ABOUT THIS EXERCISE >> Below are records with pictures in them. Transcribe everything from the line containing "bills. Increased comfort" down to the line containing "with reasonable scientific", exactly, and leave the pictures behind.

-- Opening Marker --

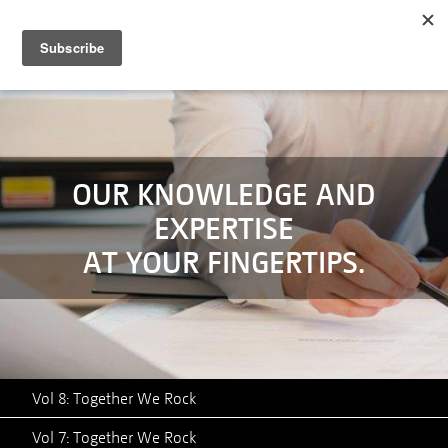
MENU
SERVICES
TECHNOLOGY
CASE STUDIES
OUR KNOWLEDGE AND
EXPERTISE
ABOUT
AT YOUR FINGERTIPS.
NEWS
CONTACT
Vol 8: Together We Rock
Vol 7: Together We Rock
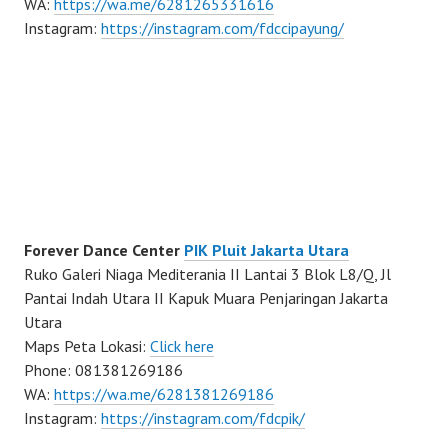
WA:
https://wa.me/6281265331616
Instagram:
https://instagram.com/fdccipayung/
Forever Dance Center
PIK Pluit Jakarta Utara
Ruko Galeri Niaga Mediterania II Lantai 3 Blok L8/Q, Jl
Pantai Indah Utara II Kapuk Muara Penjaringan Jakarta
Utara
Maps Peta Lokasi:
Click here
Phone: 081381269186
WA:
https://wa.me/6281381269186
Instagram:
https://instagram.com/fdcpik/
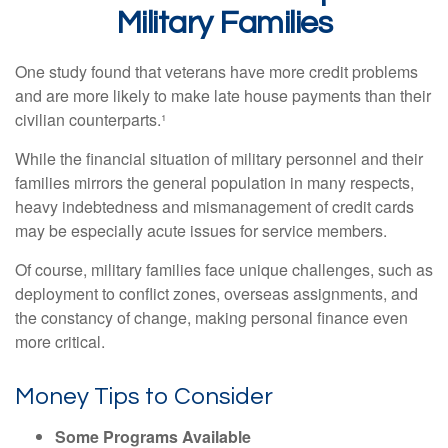
Military Families
One study found that veterans have more credit problems
and are more likely to make late house payments than their
civilian counterparts.¹
While the financial situation of military personnel and their
families mirrors the general population in many respects,
heavy indebtedness and mismanagement of credit cards
may be especially acute issues for service members.
Of course, military families face unique challenges, such as
deployment to conflict zones, overseas assignments, and
the constancy of change, making personal finance even
more critical.
Money Tips to Consider
Some Programs Available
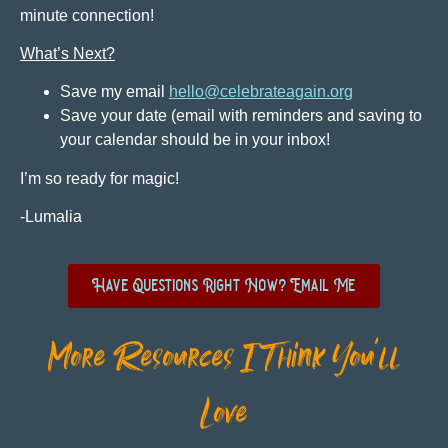
minute connection!
What’s Next?
Save my email
hello@celebrateagain.org
Save your date (email with reminders and saving to
your calendar should be in your inbox!
I’m so ready for magic!
-Lumalia
Have Questions Right Now? Email Me
More Resources I Think You'll
Love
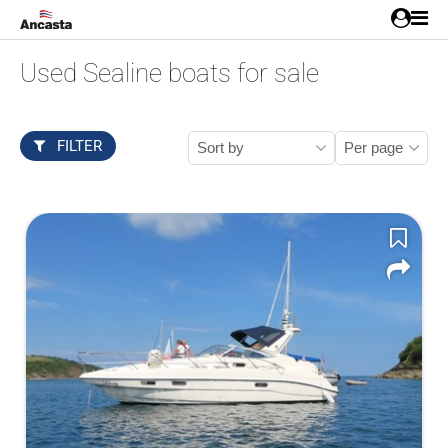
Used Sealine boats for sale
FILTER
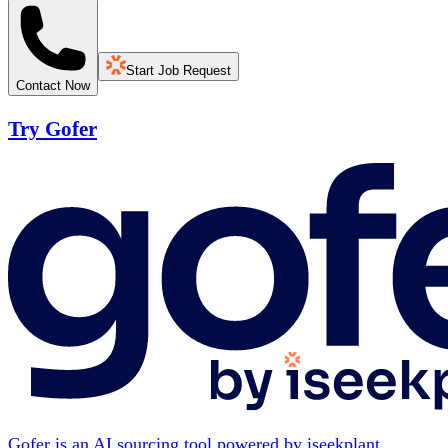
Start Job Request
Contact Now
Try Gofer
Gofer is an AI sourcing tool powered by iseekplant.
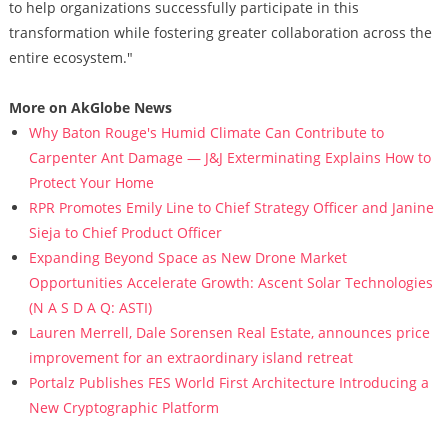
to help organizations successfully participate in this
transformation while fostering greater collaboration across the
entire ecosystem."
More on AkGlobe News
Why Baton Rouge's Humid Climate Can Contribute to
Carpenter Ant Damage — J&J Exterminating Explains How to
Protect Your Home
RPR Promotes Emily Line to Chief Strategy Officer and Janine
Sieja to Chief Product Officer
Expanding Beyond Space as New Drone Market
Opportunities Accelerate Growth: Ascent Solar Technologies
(N A S D A Q: ASTI)
Lauren Merrell, Dale Sorensen Real Estate, announces price
improvement for an extraordinary island retreat
Portalz Publishes FES World First Architecture Introducing a
New Cryptographic Platform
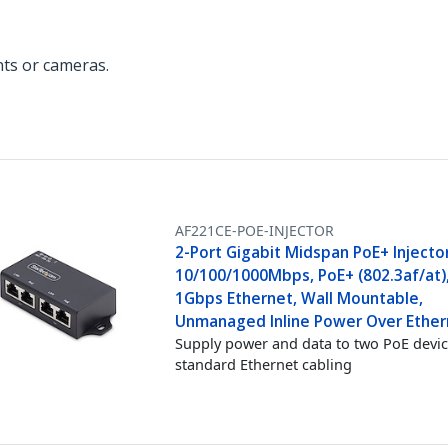
ts or cameras.
AF221CE-POE-INJECTOR
2-Port Gigabit Midspan PoE+ Injector
10/100/1000Mbps, PoE+ (802.3af/at)
1Gbps Ethernet, Wall Mountable,
Unmanaged Inline Power Over Ether
Supply power and data to two PoE devic
standard Ethernet cabling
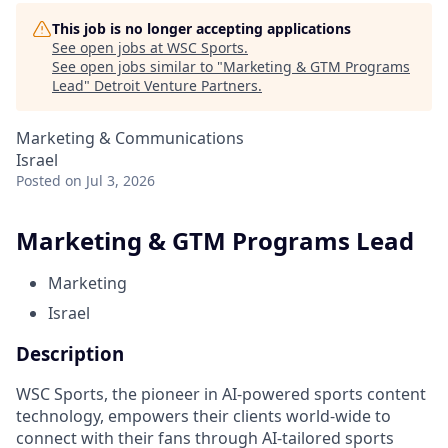
This job is no longer accepting applications
See open jobs at
WSC Sports
.
See open jobs similar to "
Marketing & GTM Programs
Lead
"
Detroit Venture Partners
.
Marketing & Communications
Israel
Posted
on Jul 3, 2026
Marketing & GTM Programs Lead
Marketing
Israel
Description
WSC Sports, the pioneer in AI-powered sports content
technology, empowers their clients world-wide to
connect with their fans through AI-tailored sports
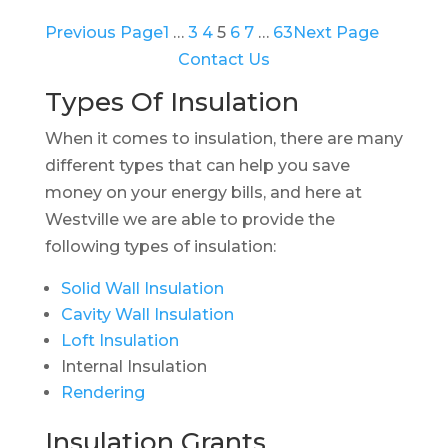
Previous Page
1
…
3
4
5
6
7
…
63
Next Page
Contact Us
Types Of Insulation
When it comes to insulation, there are many
different types that can help you save
money on your energy bills, and here at
Westville we are able to provide the
following types of insulation:
Solid Wall Insulation
Cavity Wall Insulation
Loft Insulation
Internal Insulation
Rendering
Insulation Grants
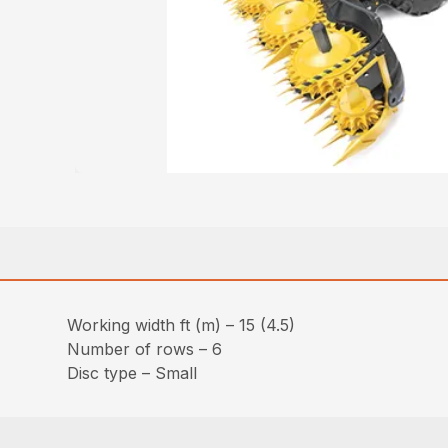
Working width ft (m) – 15 (4.5)
Number of rows – 6
Disc type – Small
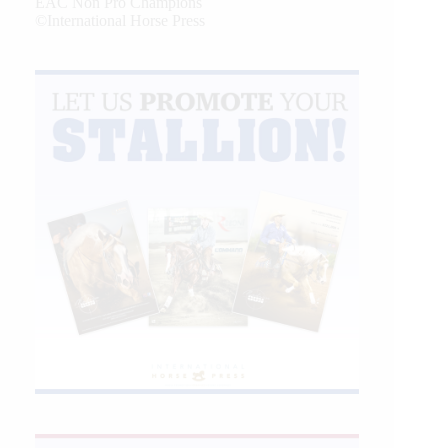
EAC Non Pro Champions
©International Horse Press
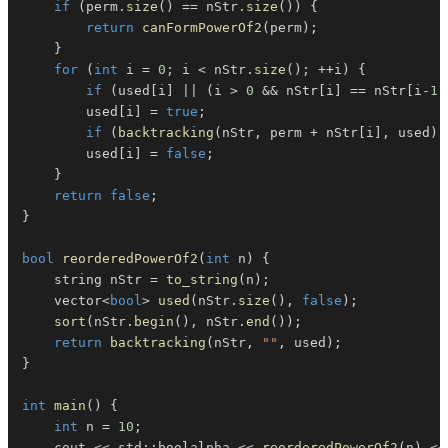
if
(
perm
.
size
(
)
==
 nStr
.
size
(
)
)
{
return
canFormPowerOf2
(
perm
)
;
}
for
(
int
 i 
=
0
;
 i 
<
 nStr
.
size
(
)
;
++
i
)
{
if
(
used
[
i
]
||
(
i 
>
0
&&
 nStr
[
i
]
==
 nStr
[
i
-
1
]
        used
[
i
]
=
true
;
if
(
backtracking
(
nStr
,
 perm 
+
 nStr
[
i
]
,
 used
)
)
        used
[
i
]
=
false
;
}
return
false
;
}
bool
reorderedPowerOf2
(
int
 n
)
{
    string nStr 
=
to_string
(
n
)
;
    vector
<
bool
>
used
(
nStr
.
size
(
)
,
false
)
;
sort
(
nStr
.
begin
(
)
,
 nStr
.
end
(
)
)
;
return
backtracking
(
nStr
,
""
,
 used
)
;
}
int
main
(
)
{
int
 n 
=
10
;
    cout 
<<
 std
::
boolalpha 
<<
reorderedPowerOf2
(
n
)
<<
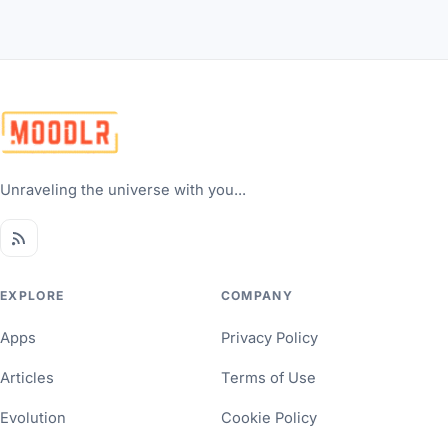
Unraveling the universe with you...
EXPLORE
COMPANY
Apps
Privacy Policy
Articles
Terms of Use
Evolution
Cookie Policy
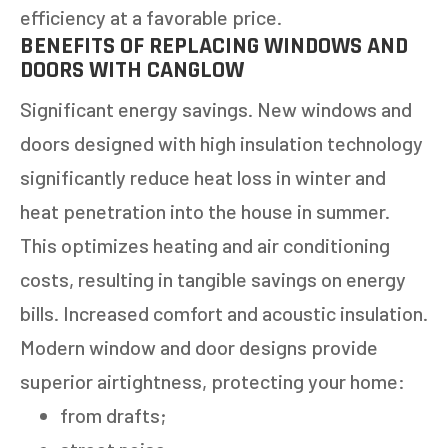
efficiency at a favorable price.
BENEFITS OF REPLACING WINDOWS AND
DOORS WITH CANGLOW
Significant energy savings. New windows and
doors designed with high insulation technology
significantly reduce heat loss in winter and
heat penetration into the house in summer.
This optimizes heating and air conditioning
costs, resulting in tangible savings on energy
bills. Increased comfort and acoustic insulation.
Modern window and door designs provide
superior airtightness, protecting your home:
from drafts;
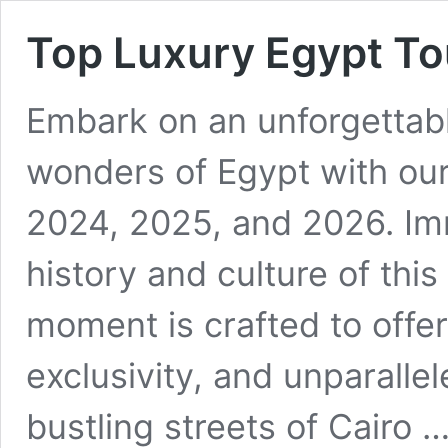
Top Luxury Egypt T
Embark on an unforgettabl
wonders of Egypt with our
2024, 2025, and 2026. Imm
history and culture of thi
moment is crafted to offer
exclusivity, and unparalle
bustling streets of Cairo 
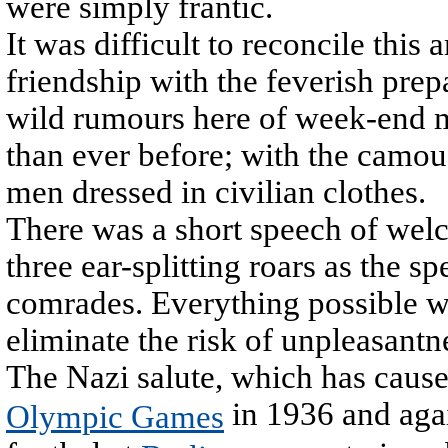
were simply frantic.
It was difficult to reconcile thi
friendship with the feverish prep
wild rumours here of week-end m
than ever before; with the camouf
men dressed in civilian clothes.
There was a short speech of welc
three ear-splitting roars as the 
comrades. Everything possible wa
eliminate the risk of unpleasantn
The Nazi salute, which has caused
in 1936 and aga
Olympic Games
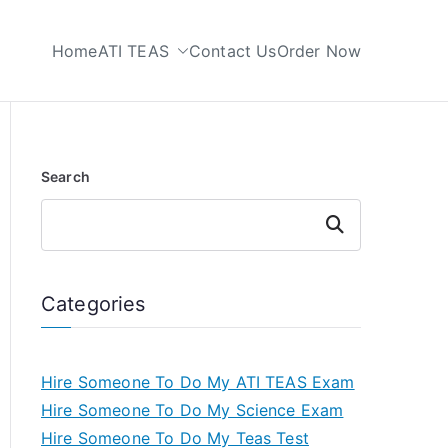
Home
ATI TEAS
Contact Us
Order Now
 My TEAS Test
Search
Search
Categories
Hire Someone To Do My ATI TEAS Exam
Hire Someone To Do My Science Exam
Hire Someone To Do My Teas Test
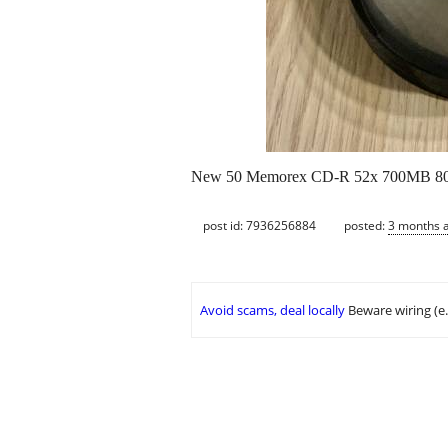
New 50 Memorex CD-R 52x 700MB 80
post id: 7936256884
posted:
3 months 
Avoid scams, deal locally
Beware wiring (e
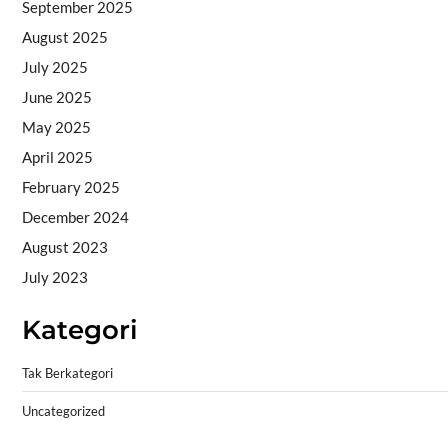
September 2025
August 2025
July 2025
June 2025
May 2025
April 2025
February 2025
December 2024
August 2023
July 2023
Kategori
Tak Berkategori
Uncategorized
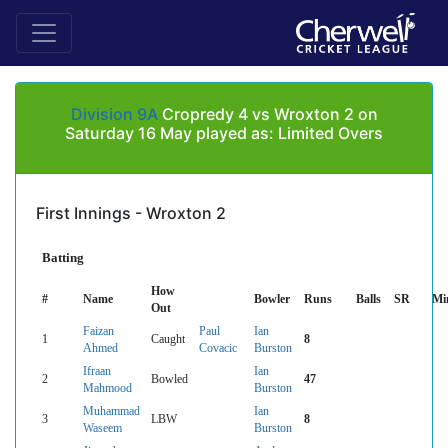
Division 9A
Cropredy 4 vs Wroxton 2 on
Saturday 16 May played as: Limited Overs
First Innings - Wroxton 2
Batting
How
#
Name
Bowler
Runs
Balls
SR
Mi
Out
Faizan
Paul
Ian
1
Caught
8
Ahmed
Covacic
Burston
Ifraan
Ian
2
Bowled
47
Mahmood
Burston
Muhammad
Ian
3
LBW
8
Waseem
Burston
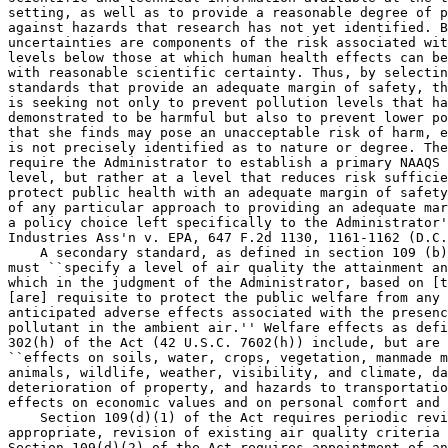
setting, as well as to provide a reasonable degree of p
against hazards that research has not yet identified. B
uncertainties are components of the risk associated wit
levels below those at which human health effects can be
with reasonable scientific certainty. Thus, by selectin
standards that provide an adequate margin of safety, th
is seeking not only to prevent pollution levels that ha
demonstrated to be harmful but also to prevent lower po
that she finds may pose an unacceptable risk of harm, e
is not precisely identified as to nature or degree. The
require the Administrator to establish a primary NAAQS 
level, but rather at a level that reduces risk sufficie
protect public health with an adequate margin of safety
of any particular approach to providing an adequate mar
a policy choice left specifically to the Administrator'
Industries Ass'n v. EPA, 647 F.2d 1130, 1161-1162 (D.C.
    A secondary standard, as defined in section 109 (b)
must ``specify a level of air quality the attainment an
which in the judgment of the Administrator, based on [t
[are] requisite to protect the public welfare from any 
anticipated adverse effects associated with the presenc
pollutant in the ambient air.'' Welfare effects as defi
302(h) of the Act (42 U.S.C. 7602(h)) include, but are 
``effects on soils, water, crops, vegetation, manmade m
animals, wildlife, weather, visibility, and climate, da
deterioration of property, and hazards to transportatio
effects on economic values and on personal comfort and 
    Section 109(d)(1) of the Act requires periodic revi
appropriate, revision of existing air quality criteria 
Section 109(d)(2) of the Act requires appointment of an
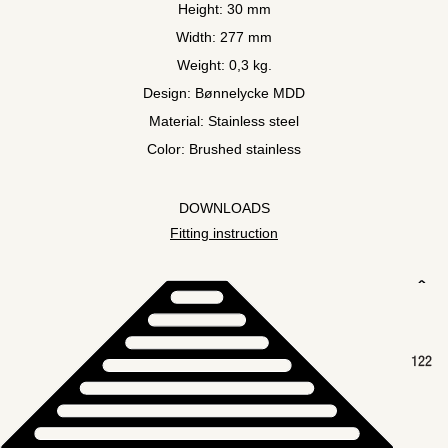
Height: 30 mm
Width: 277 mm
Weight: 0,3 kg.
Design: Bønnelycke MDD
Material: Stainless steel
Color: Brushed stainless
DOWNLOADS
Fitting instruction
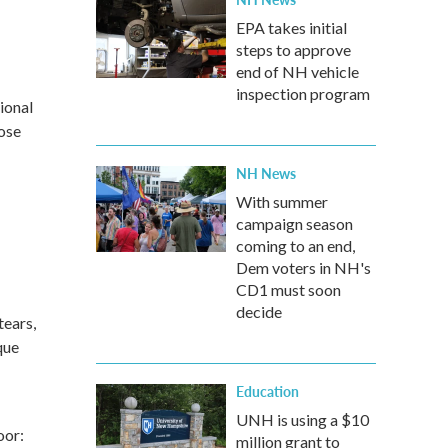
EPA takes initial
steps to approve
end of NH vehicle
inspection program
ional
lose
NH News
With summer
campaign season
coming to an end,
Dem voters in NH's
CD1 must soon
decide
tears,
que
Education
UNH is using a $10
oor:
million grant to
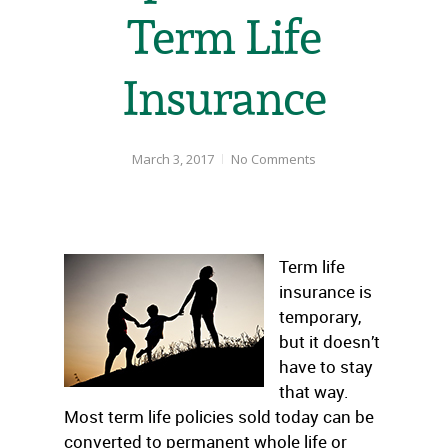
Term Life
Insurance
March 3, 2017
No Comments
Term life
insurance is
temporary,
but it doesn’t
have to stay
that way.
Most term life policies sold today can be
converted to permanent whole life or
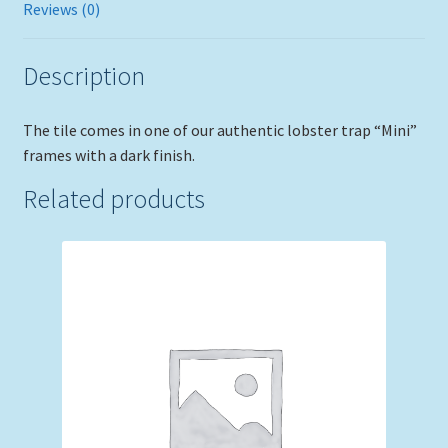
Reviews (0)
Description
The tile comes in one of our authentic lobster trap “Mini”
frames with a dark finish.
Related products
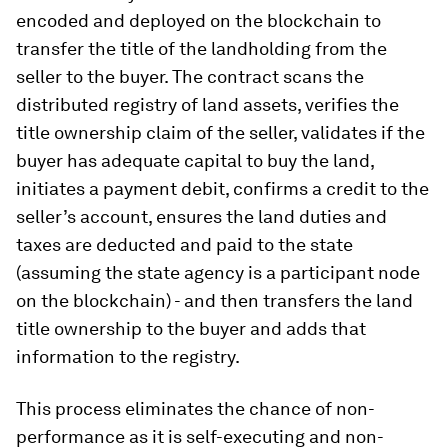
encoded and deployed on the blockchain to
transfer the title of the landholding from the
seller to the buyer. The contract scans the
distributed registry of land assets, verifies the
title ownership claim of the seller, validates if the
buyer has adequate capital to buy the land,
initiates a payment debit, confirms a credit to the
seller’s account, ensures the land duties and
taxes are deducted and paid to the state
(assuming the state agency is a participant node
on the blockchain) - and then transfers the land
title ownership to the buyer and adds that
information to the registry.
This process eliminates the chance of non-
performance as it is self-executing and non-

-- Closing Marker --

EXERCISE SOLUTION >>
bills. Increased comfort and acoustic insulation.
Modern window and door designs provide
superior airtightness, protecting your home:
from drafts;
Top Luxury Egypt T
Embark on an unforgettabl
wonders of Egypt with our
2024, 2025, and 2026. Imm
history and culture of thi
moment is crafted to offer
exclusivity, and unparalle
bustling streets of Cairo 
were simply frantic.
It was difficult to reconcile thi
friendship with the feverish prep
wild rumours here of week-end m
than ever before; with the camouf
men dressed in civilian clothes.
There was a short speech of welc
three ear-splitting roars as the 
comrades. Everything possible wa
eliminate the risk of unpleasantn
The Nazi salute, which has caused
in 1936 and aga
Olympic Games
Home
ATI TEAS
Contact Us
Order Now
 My TEAS Test
Search
Search
Categories
Hire Someone To Do My ATI TEAS Exam
Hire Someone To Do My Science Exam
Hire Someone To Do My Teas Test
New 50 Memorex CD-R 52x 700MB 80
post id: 7936256884
posted:
3 months 
Avoid scams, deal locally
Beware wiring (e
September 2025
August 2025
July 2025
June 2025
May 2025
April 2025
February 2025
December 2024
August 2023
July 2023
Kategori
Tak Berkategori
Uncategorized
Division 9A
Cropredy 4 vs Wroxton 2 on
Saturday 16 May played as: Limited Overs
First Innings - Wroxton 2
Batting
How
#
Name
Bowler
Runs
Balls
SR
Mi
Out
Faizan
Paul
Ian
1
Caught
8
Ahmed
Covacic
Burston
Ifraan
Ian
2
Bowled
47
Mahmood
Burston
Muhammad
Ian
3
LBW
8
Waseem
Burston
setting, as well as to provide a reasonable degree of p
against hazards that research has not yet identified. B
uncertainties are components of the risk associated wit
levels below those at which human health effects can be
with reasonable scientific certainty. Thus, by selectin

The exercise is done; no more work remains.